→ What the task asks
Using the entries below, show all lines with the string "EXCEPT".

→ Listed records
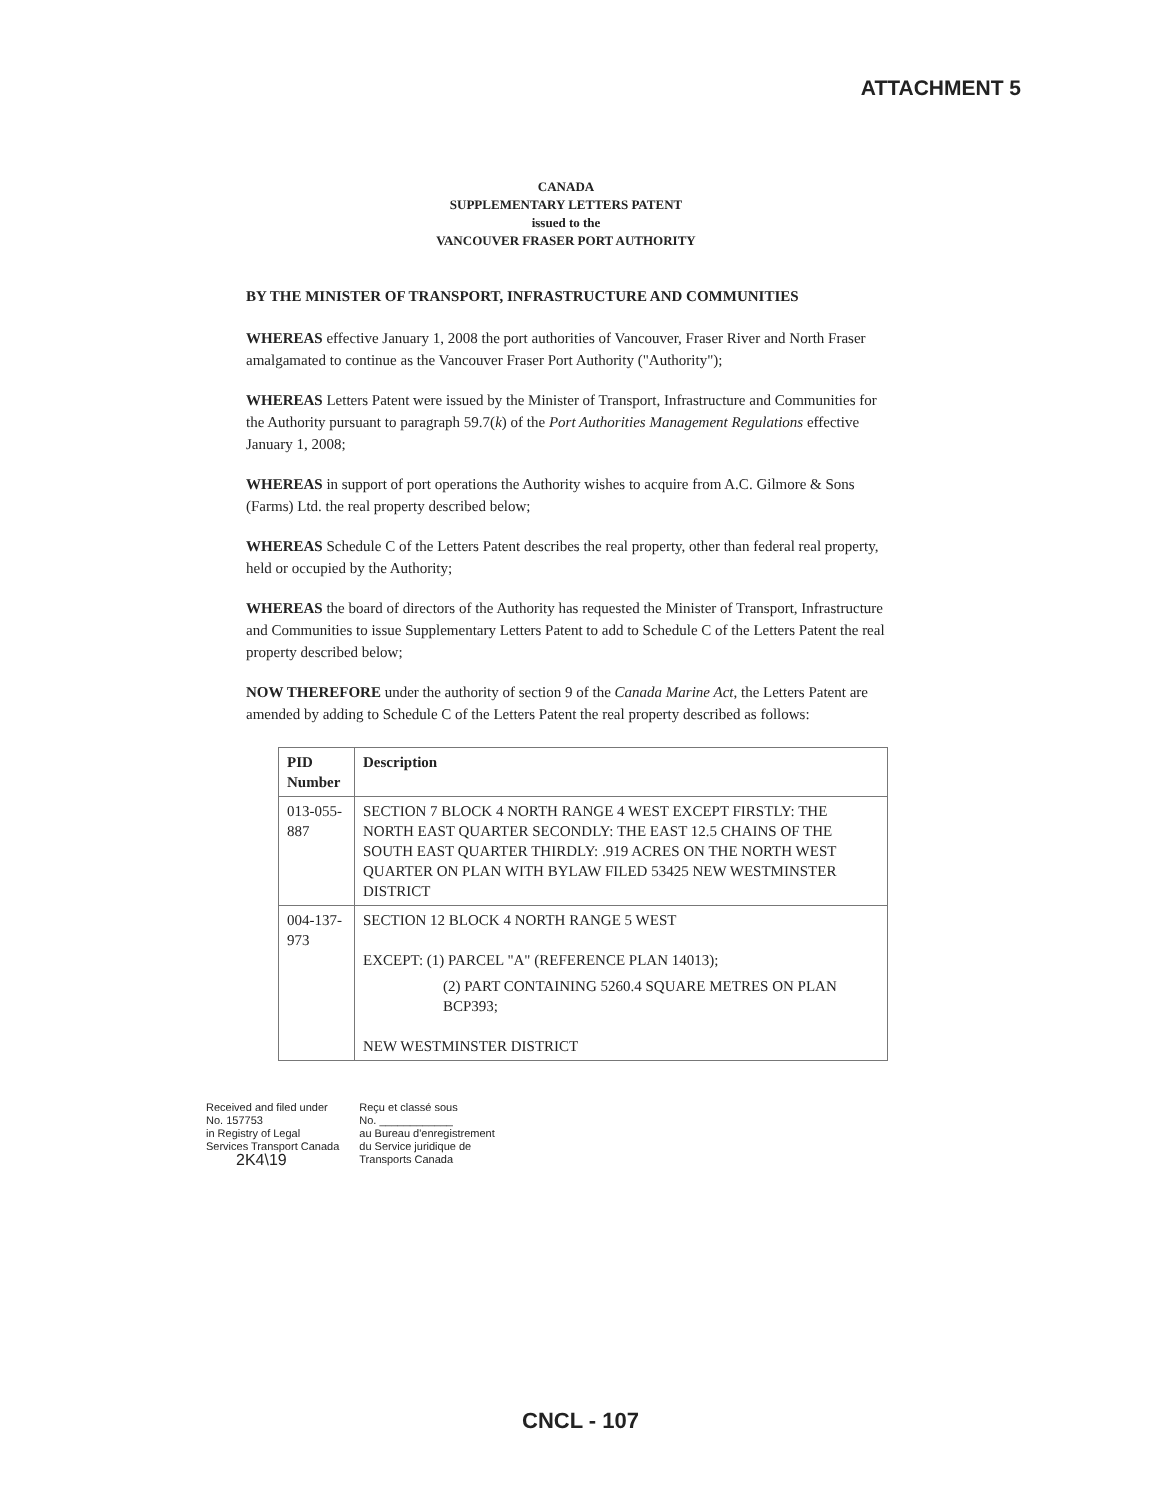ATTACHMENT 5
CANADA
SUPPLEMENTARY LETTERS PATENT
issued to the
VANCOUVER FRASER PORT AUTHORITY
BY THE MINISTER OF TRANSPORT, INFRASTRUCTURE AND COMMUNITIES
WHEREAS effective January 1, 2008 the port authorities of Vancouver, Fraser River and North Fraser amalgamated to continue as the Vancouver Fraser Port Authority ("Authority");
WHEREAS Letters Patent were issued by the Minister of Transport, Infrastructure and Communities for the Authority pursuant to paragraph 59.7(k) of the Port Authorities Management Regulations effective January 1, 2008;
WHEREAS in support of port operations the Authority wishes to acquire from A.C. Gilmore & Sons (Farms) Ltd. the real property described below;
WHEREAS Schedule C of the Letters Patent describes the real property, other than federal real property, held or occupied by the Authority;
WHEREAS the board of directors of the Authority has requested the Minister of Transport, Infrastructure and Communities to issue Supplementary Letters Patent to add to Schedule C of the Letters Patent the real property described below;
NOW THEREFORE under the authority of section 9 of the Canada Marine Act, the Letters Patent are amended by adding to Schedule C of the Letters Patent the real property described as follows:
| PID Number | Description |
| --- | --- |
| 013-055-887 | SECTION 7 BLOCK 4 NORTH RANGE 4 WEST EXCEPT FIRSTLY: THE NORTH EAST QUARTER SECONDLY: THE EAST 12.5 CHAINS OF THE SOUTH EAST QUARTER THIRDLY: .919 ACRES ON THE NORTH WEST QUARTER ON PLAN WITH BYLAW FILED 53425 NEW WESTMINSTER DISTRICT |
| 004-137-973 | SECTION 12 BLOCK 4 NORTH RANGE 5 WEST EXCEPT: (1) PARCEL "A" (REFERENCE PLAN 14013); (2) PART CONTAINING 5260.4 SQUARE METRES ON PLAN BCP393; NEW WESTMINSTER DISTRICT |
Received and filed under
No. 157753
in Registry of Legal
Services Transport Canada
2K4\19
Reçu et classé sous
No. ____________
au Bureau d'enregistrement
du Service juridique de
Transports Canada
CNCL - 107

→ Expected answer
| 013-055-887 | SECTION 7 BLOCK 4 NORTH RANGE 4 WEST EXCEPT FIRSTLY: THE NORTH EAST QUARTER SECONDLY: THE EAST 12.5 CHAINS OF THE SOUTH EAST QUARTER THIRDLY: .919 ACRES ON THE NORTH WEST QUARTER ON PLAN WITH BYLAW FILED 53425 NEW WESTMINSTER DISTRICT |
| 004-137-973 | SECTION 12 BLOCK 4 NORTH RANGE 5 WEST EXCEPT: (1) PARCEL "A" (REFERENCE PLAN 14013); (2) PART CONTAINING 5260.4 SQUARE METRES ON PLAN BCP393; NEW WESTMINSTER DISTRICT |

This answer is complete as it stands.